[Sca-cooks] Methodology and Sicily 1100 RE: Recipes for a handout

Nick Sasso grizly at mindspring.com
Tue Jan 16 06:42:31 PST 2007



-----Original Message-----
>I'm not sure if you are asking about medieval or modern cooking in  
>Sicily, nor am I sure whether some or all of the recipes in  
>Gianotta's handout are modern or period. Gianotta, if most of them  
>are period, I'd love to have your handout for the Florilegium. Sicily  
>is a region that doesn't seem to get much attention in the SCA.

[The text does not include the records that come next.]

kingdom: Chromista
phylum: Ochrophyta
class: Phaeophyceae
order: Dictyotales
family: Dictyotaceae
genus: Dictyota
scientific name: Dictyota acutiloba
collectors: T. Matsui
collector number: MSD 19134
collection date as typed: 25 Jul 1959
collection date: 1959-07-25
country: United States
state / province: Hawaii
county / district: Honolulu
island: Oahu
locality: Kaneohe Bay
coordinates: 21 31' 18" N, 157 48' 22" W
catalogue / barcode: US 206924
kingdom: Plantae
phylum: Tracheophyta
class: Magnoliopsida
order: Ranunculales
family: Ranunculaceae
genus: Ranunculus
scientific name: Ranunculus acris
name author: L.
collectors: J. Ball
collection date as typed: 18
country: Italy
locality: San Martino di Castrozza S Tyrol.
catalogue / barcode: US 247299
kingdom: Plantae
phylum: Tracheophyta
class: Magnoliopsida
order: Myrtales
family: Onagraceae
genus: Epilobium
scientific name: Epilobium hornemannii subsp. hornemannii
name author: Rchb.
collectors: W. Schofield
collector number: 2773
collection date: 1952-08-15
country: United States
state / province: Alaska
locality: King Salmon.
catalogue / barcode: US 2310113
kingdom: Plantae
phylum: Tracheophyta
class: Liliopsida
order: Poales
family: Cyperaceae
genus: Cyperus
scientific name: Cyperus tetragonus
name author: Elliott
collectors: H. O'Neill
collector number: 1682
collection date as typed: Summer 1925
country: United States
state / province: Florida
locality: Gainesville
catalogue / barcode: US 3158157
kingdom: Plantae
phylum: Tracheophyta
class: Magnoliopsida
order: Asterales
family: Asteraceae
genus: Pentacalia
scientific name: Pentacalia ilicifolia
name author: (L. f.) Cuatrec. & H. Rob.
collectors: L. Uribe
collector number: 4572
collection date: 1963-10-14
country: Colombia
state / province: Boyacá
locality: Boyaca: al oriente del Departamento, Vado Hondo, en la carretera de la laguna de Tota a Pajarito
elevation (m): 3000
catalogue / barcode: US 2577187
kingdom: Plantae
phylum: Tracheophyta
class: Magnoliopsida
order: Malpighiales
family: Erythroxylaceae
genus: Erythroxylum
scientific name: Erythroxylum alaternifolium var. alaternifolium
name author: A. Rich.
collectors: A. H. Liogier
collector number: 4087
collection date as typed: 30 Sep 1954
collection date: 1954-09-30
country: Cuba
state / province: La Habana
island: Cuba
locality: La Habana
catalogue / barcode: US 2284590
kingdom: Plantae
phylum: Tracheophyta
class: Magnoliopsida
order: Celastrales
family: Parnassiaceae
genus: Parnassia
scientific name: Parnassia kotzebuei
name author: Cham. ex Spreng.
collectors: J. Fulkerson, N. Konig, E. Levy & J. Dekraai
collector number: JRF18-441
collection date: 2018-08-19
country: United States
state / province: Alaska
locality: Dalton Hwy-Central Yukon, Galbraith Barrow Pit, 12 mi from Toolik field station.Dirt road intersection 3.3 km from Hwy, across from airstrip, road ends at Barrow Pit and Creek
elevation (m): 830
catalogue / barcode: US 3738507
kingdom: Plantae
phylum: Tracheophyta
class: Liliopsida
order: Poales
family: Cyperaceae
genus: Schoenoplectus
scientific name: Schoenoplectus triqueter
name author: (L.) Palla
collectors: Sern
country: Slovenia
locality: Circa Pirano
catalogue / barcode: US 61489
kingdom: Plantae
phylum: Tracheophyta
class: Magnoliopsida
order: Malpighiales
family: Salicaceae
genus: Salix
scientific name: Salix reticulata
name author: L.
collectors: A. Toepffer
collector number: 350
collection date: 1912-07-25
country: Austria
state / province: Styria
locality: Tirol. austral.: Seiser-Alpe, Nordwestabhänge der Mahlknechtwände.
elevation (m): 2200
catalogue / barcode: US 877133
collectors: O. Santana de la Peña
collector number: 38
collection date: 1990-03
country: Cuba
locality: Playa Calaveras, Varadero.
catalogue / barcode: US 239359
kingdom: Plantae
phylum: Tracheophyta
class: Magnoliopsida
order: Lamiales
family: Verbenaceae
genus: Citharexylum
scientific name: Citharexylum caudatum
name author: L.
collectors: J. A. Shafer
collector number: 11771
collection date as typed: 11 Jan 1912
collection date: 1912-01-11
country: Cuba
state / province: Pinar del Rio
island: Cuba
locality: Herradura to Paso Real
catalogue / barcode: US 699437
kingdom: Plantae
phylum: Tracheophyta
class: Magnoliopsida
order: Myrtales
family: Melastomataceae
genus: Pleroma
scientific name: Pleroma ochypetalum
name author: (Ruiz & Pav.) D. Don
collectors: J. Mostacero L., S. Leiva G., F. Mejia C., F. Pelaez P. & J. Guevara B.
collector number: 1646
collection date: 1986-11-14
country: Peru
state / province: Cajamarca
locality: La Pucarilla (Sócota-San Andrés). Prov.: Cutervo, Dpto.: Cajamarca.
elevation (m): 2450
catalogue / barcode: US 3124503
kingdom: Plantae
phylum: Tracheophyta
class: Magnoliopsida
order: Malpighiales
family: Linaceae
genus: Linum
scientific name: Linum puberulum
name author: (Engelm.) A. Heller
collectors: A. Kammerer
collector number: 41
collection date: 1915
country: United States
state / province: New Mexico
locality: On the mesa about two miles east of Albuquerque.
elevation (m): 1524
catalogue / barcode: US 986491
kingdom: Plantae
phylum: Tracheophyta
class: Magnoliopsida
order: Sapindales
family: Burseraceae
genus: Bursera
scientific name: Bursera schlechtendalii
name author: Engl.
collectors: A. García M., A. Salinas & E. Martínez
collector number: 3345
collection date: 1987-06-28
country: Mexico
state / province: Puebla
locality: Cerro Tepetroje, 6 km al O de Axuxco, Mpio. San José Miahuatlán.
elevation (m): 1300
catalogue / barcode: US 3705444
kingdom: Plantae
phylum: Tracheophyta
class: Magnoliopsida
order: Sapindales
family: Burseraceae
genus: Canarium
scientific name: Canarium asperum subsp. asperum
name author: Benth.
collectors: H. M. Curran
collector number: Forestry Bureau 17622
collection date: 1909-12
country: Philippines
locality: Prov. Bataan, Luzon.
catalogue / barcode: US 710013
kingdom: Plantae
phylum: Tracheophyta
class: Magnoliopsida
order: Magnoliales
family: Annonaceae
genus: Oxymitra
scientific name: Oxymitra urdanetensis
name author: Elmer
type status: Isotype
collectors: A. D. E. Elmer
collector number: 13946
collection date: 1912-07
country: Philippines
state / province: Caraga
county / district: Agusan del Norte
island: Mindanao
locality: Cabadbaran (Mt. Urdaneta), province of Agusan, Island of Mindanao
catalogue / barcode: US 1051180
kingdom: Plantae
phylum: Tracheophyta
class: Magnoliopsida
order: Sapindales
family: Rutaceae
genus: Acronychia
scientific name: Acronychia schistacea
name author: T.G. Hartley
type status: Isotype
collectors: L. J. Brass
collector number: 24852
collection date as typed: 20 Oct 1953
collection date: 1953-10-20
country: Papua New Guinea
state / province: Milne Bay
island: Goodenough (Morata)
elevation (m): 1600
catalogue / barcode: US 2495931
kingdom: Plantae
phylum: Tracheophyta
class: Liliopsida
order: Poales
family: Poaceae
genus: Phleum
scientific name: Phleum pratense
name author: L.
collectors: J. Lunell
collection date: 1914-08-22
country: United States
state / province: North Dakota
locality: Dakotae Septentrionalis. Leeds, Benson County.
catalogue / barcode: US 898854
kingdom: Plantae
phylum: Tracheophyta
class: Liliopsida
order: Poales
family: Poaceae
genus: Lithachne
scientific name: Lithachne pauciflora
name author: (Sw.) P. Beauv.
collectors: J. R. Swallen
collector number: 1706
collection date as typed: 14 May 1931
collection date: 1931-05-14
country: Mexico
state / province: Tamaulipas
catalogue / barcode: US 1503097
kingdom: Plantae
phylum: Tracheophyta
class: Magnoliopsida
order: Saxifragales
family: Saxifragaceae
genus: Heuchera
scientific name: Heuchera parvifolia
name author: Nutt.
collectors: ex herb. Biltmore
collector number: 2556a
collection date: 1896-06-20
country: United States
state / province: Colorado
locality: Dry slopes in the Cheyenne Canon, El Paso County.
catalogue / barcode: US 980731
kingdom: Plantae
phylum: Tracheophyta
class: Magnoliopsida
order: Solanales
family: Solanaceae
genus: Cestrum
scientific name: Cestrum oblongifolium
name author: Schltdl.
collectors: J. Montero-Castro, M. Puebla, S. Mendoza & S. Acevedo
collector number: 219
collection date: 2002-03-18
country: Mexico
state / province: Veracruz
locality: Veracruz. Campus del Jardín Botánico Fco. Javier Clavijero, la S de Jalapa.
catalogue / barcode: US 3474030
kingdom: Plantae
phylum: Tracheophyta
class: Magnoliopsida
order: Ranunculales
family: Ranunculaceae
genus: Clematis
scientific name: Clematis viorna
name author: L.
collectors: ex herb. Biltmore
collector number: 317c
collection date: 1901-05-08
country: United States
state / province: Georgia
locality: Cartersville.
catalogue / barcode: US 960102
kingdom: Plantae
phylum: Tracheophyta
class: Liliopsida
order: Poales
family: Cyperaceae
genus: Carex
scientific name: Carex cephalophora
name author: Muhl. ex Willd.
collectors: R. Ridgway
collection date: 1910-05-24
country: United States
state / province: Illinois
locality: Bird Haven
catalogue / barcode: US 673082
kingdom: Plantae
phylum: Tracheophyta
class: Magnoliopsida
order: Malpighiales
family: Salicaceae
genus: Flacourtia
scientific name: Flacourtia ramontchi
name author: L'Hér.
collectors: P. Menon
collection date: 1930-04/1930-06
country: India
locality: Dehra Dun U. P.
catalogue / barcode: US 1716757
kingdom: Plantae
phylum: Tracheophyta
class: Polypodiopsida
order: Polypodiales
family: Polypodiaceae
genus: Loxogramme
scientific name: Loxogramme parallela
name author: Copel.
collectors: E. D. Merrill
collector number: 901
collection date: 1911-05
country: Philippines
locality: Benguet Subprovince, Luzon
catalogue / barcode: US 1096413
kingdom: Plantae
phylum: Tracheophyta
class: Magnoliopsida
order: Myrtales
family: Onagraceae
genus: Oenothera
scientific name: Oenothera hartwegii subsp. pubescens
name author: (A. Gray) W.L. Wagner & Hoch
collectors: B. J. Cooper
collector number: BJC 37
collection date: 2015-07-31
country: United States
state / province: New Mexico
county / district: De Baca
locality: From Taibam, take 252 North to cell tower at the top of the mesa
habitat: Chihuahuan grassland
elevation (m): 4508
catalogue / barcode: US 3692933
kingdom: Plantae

Firstly, I'll address this question. These recipes are not period, but display traits of Arabic cooking not found on the Italian peninsula. And at least two of the recipes — the emir of Catania's chicken and pasta con le sarde — have oral roots to this period. 

< < SNIP > > 

As far as what is known about period Sicilian cooking — there are no extant written recipes. The cooks of the emirs and the Norman kings did not leave any records. But there are the words in dialect derived from Arabic, and the fact that parts of the island were almost untouched cultural backwaters between the Vespers and the 19th century. Words, traditions, customs survived. And the echoes of that history — my family's history — are what I want to share with folks on Saturday.

Gianotta > > > > > >> 


Done well, people will get a feel for the love you have of your family history and love of the Sicilian culture.  Done not so well, and people will walk away thinking that what you presented is "period" Sicilian recipes and service. It does some dicey from my own personal methodology to use modern ethnic recipes to infer cusine centuries ago . . . but you are not me.  That whole "oral roots" dating back to 1100 gives me visions of games of "Grapevine" at an apocolyptic level <G>

It's the balancing game often played with 'undocumented' or poorly recorded (in terms of researchable information available to us) cultural cusine, be it 1100 Sicilian, or 1300 Polish.  We have to make inferences in order to present anything from those periods, and the inferences can easily be misundestood and taken as gospel by those receiving the presentation.  Take your measured risks, and we'll see how the audience receives it, eh?